Tuesday, April 05, 2005

Brains! We Need Brains!


Yummy Brains!

Sunday, April 03, 2005

The Story So Far

My mom got married yesterday, so forgive me for not getting back here any sooner. It's been a hectic week. Ok, here's the summary:

Peanut's doctor was pleased with the results. She has long scars from the middle of the tops of her thighs down below her knees, and one curving one on the instep of her foot. She still has a cast on that foot, up to her knee. Her legs are all flabby from her muscles atrophying, especially because she didn't have much there to begin with. She is wearing splints that go up the back of her foot and leg full-time except for physical therapy for the next two months, with one cast change in the middle. She is scheduled for her hip surgery June 13, after which she'll be in a body cast for six weeks.
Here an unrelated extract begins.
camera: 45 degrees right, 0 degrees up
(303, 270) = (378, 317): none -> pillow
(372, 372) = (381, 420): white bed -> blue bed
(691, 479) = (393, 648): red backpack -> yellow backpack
Then we should be done with surgery for a year, when they'll need to go back in and take out the pins they are going to put in her hip. Her knees bend to ninety degrees, but they don't straighten all the way right now. That's what her physical therapy is supposed to remedy. She is in some pain when they bend very much, but I don't think that's surprising, though I am checking with the doctor tomorrow about it since they didn't mention it at all. She's doing a lot better than before.

Cranky for the first few days as she got used to moving again, but happier today by far. She's remembered that she can roll over, and is relearning to sit without the stability and weight of the casted legs (though she still can't catch herself well when she tips, so she still can't be left to sit alone in the middle of the floor or anything). The doctor thinks her prognosis is very good. Her physical therapist hasn't seen her yet, so I don't know what she thinks will be happening when. I don't know how she'll learn to crawl with the splints on, and I don't yet know when he'll let her stop wearing them all the time and instead let her go to just nights. I am not thrilled that she'll be in a body cast in the middle of summer. But there is progress, and for that I am grateful.

We knew she was feeling better when she decided, still in tears, to start honking our noses.